◆ Work order: Transcribe the following records in full, exactly as shown.

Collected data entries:
--*--

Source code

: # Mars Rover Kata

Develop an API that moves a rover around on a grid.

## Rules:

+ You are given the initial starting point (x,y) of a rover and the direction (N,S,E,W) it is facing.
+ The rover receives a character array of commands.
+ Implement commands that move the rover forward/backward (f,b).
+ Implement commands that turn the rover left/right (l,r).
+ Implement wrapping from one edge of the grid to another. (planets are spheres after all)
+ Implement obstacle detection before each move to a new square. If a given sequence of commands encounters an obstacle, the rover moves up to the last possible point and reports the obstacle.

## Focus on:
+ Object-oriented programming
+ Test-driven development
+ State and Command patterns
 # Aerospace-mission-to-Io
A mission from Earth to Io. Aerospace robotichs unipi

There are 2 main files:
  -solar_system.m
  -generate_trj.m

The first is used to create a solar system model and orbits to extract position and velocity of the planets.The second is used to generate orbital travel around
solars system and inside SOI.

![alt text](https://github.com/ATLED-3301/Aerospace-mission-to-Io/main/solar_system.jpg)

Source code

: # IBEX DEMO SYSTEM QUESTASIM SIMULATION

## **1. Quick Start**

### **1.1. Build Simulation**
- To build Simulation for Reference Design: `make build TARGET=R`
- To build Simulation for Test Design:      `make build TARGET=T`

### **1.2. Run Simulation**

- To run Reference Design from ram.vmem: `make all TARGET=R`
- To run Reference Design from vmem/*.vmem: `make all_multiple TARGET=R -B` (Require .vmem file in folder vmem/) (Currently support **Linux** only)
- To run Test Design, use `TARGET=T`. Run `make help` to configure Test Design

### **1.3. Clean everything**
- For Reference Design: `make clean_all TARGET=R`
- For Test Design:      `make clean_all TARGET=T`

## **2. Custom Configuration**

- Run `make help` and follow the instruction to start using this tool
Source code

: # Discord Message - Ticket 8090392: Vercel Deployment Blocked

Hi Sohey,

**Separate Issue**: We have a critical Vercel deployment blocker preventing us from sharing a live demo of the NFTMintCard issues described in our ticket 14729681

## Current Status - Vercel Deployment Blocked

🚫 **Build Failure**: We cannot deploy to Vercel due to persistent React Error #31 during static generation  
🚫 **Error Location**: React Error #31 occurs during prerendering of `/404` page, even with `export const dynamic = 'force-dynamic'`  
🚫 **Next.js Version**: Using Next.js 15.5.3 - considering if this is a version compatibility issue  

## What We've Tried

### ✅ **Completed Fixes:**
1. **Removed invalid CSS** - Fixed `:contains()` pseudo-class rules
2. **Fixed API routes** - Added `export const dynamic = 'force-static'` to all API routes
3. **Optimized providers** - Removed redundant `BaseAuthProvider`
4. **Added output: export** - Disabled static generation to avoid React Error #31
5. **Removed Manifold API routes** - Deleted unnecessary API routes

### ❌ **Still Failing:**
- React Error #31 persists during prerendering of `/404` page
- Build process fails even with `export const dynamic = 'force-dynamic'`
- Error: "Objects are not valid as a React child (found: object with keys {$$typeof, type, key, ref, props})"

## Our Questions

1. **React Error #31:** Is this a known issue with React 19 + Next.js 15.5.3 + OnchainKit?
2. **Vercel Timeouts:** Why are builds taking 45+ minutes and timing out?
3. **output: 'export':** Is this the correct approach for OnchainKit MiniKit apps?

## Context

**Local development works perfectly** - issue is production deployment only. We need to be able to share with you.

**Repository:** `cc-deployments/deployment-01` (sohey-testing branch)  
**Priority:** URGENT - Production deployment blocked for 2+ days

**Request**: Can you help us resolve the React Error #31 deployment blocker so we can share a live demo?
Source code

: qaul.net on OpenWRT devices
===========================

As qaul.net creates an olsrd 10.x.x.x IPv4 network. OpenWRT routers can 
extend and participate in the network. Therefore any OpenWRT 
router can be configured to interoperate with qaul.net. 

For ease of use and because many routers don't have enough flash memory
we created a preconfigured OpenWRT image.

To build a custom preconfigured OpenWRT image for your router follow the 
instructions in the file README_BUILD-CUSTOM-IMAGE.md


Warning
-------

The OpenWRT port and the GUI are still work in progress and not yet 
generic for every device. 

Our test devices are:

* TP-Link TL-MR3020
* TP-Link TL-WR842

--*--

◆ Task response:
Source code

: # Mars Rover Kata

Develop an API that moves a rover around on a grid.

## Rules:

+ You are given the initial starting point (x,y) of a rover and the direction (N,S,E,W) it is facing.
+ The rover receives a character array of commands.
+ Implement commands that move the rover forward/backward (f,b).
+ Implement commands that turn the rover left/right (l,r).
+ Implement wrapping from one edge of the grid to another. (planets are spheres after all)
+ Implement obstacle detection before each move to a new square. If a given sequence of commands encounters an obstacle, the rover moves up to the last possible point and reports the obstacle.

## Focus on:
+ Object-oriented programming
+ Test-driven development
+ State and Command patterns
 # Aerospace-mission-to-Io
A mission from Earth to Io. Aerospace robotichs unipi

There are 2 main files:
  -solar_system.m
  -generate_trj.m

The first is used to create a solar system model and orbits to extract position and velocity of the planets.The second is used to generate orbital travel around
solars system and inside SOI.

![alt text](https://github.com/ATLED-3301/Aerospace-mission-to-Io/main/solar_system.jpg)

Source code

: # IBEX DEMO SYSTEM QUESTASIM SIMULATION

## **1. Quick Start**

### **1.1. Build Simulation**
- To build Simulation for Reference Design: `make build TARGET=R`
- To build Simulation for Test Design:      `make build TARGET=T`

### **1.2. Run Simulation**

- To run Reference Design from ram.vmem: `make all TARGET=R`
- To run Reference Design from vmem/*.vmem: `make all_multiple TARGET=R -B` (Require .vmem file in folder vmem/) (Currently support **Linux** only)
- To run Test Design, use `TARGET=T`. Run `make help` to configure Test Design

### **1.3. Clean everything**
- For Reference Design: `make clean_all TARGET=R`
- For Test Design:      `make clean_all TARGET=T`

## **2. Custom Configuration**

- Run `make help` and follow the instruction to start using this tool
Source code

: # Discord Message - Ticket 8090392: Vercel Deployment Blocked

Hi Sohey,

**Separate Issue**: We have a critical Vercel deployment blocker preventing us from sharing a live demo of the NFTMintCard issues described in our ticket 14729681

## Current Status - Vercel Deployment Blocked

🚫 **Build Failure**: We cannot deploy to Vercel due to persistent React Error #31 during static generation  
🚫 **Error Location**: React Error #31 occurs during prerendering of `/404` page, even with `export const dynamic = 'force-dynamic'`  
🚫 **Next.js Version**: Using Next.js 15.5.3 - considering if this is a version compatibility issue  

## What We've Tried

### ✅ **Completed Fixes:**
1. **Removed invalid CSS** - Fixed `:contains()` pseudo-class rules
2. **Fixed API routes** - Added `export const dynamic = 'force-static'` to all API routes
3. **Optimized providers** - Removed redundant `BaseAuthProvider`
4. **Added output: export** - Disabled static generation to avoid React Error #31
5. **Removed Manifold API routes** - Deleted unnecessary API routes

### ❌ **Still Failing:**
- React Error #31 persists during prerendering of `/404` page
- Build process fails even with `export const dynamic = 'force-dynamic'`
- Error: "Objects are not valid as a React child (found: object with keys {$$typeof, type, key, ref, props})"

## Our Questions

1. **React Error #31:** Is this a known issue with React 19 + Next.js 15.5.3 + OnchainKit?
2. **Vercel Timeouts:** Why are builds taking 45+ minutes and timing out?
3. **output: 'export':** Is this the correct approach for OnchainKit MiniKit apps?

## Context

**Local development works perfectly** - issue is production deployment only. We need to be able to share with you.

**Repository:** `cc-deployments/deployment-01` (sohey-testing branch)  
**Priority:** URGENT - Production deployment blocked for 2+ days

**Request**: Can you help us resolve the React Error #31 deployment blocker so we can share a live demo?
Source code

: qaul.net on OpenWRT devices
===========================

As qaul.net creates an olsrd 10.x.x.x IPv4 network. OpenWRT routers can 
extend and participate in the network. Therefore any OpenWRT 
router can be configured to interoperate with qaul.net. 

For ease of use and because many routers don't have enough flash memory
we created a preconfigured OpenWRT image.

To build a custom preconfigured OpenWRT image for your router follow the 
instructions in the file README_BUILD-CUSTOM-IMAGE.md


Warning
-------

The OpenWRT port and the GUI are still work in progress and not yet 
generic for every device. 

Our test devices are:

* TP-Link TL-MR3020
* TP-Link TL-WR842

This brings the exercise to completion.